PROBLEM STATEMENT
Look through the material below. Return exactly the lines from the one with "16: (817, 37, 50.01)" through the one with "39: (24, 308, 50.36)", both included.

+ + + + +

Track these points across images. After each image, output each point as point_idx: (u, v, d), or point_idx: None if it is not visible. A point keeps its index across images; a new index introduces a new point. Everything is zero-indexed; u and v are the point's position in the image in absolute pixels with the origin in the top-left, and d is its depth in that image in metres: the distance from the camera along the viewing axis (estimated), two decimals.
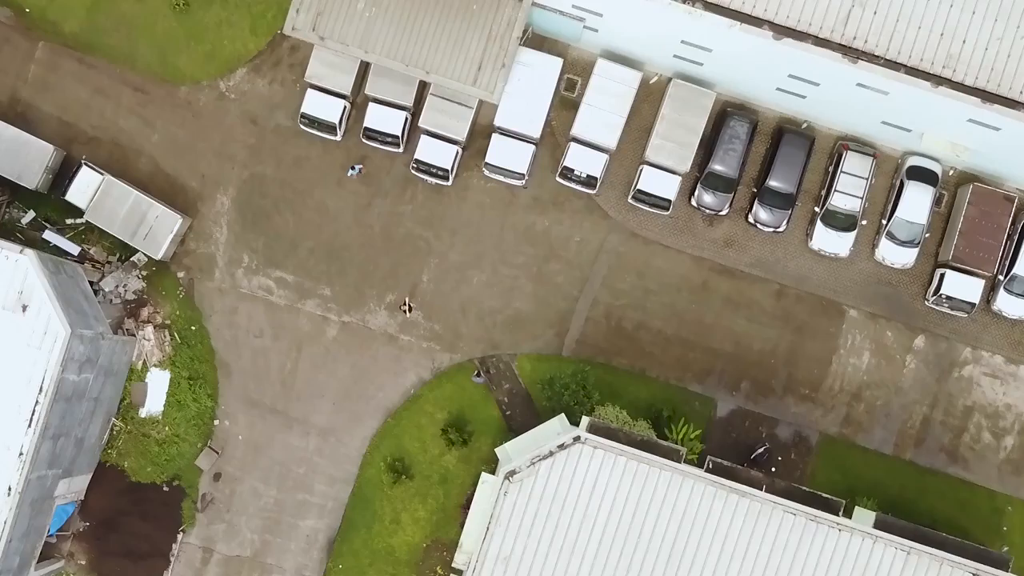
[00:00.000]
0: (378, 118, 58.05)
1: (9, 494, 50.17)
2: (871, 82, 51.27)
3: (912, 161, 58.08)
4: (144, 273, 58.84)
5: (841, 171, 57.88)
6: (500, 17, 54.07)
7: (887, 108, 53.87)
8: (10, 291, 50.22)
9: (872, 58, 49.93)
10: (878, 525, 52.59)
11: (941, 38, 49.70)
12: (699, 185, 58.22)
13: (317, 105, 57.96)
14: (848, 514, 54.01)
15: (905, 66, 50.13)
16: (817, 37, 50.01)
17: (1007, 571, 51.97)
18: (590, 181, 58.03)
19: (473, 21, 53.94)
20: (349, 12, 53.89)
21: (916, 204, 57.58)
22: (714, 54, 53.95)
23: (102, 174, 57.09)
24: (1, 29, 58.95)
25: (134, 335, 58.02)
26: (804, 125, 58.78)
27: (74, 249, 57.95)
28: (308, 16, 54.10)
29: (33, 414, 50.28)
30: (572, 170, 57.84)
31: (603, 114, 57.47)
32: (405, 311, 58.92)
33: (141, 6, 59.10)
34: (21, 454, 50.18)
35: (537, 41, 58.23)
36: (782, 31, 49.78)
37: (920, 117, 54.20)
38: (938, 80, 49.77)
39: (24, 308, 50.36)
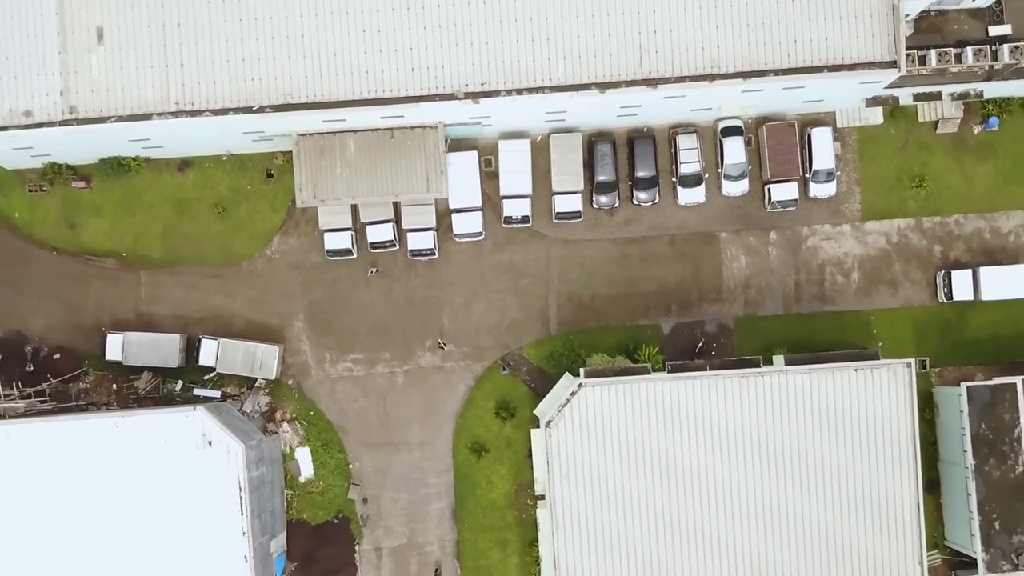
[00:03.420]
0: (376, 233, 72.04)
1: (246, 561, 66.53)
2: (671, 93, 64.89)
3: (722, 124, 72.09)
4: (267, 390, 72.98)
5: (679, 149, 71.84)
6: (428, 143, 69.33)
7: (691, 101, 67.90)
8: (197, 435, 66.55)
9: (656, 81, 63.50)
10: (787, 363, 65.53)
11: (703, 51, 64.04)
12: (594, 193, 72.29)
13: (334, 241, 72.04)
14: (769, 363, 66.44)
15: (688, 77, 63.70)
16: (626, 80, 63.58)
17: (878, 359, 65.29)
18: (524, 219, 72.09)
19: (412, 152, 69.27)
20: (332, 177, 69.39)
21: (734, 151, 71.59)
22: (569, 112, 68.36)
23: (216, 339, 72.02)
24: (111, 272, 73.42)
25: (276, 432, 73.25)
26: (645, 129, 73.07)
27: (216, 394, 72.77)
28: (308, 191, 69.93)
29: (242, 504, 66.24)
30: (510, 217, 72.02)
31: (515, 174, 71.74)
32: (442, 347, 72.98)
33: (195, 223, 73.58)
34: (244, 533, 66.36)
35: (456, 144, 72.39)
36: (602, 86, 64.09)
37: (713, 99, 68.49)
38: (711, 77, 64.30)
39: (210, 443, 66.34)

+ + + + +

RESULT OF THIS TASK
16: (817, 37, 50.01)
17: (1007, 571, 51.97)
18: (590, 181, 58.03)
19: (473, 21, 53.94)
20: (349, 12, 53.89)
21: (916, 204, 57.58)
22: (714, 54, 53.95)
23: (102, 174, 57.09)
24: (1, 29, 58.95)
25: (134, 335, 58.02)
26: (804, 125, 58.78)
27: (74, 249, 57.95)
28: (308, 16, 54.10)
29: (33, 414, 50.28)
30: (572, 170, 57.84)
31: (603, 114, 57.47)
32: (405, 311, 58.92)
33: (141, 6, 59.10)
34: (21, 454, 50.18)
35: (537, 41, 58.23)
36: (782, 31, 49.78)
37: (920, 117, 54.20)
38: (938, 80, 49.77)
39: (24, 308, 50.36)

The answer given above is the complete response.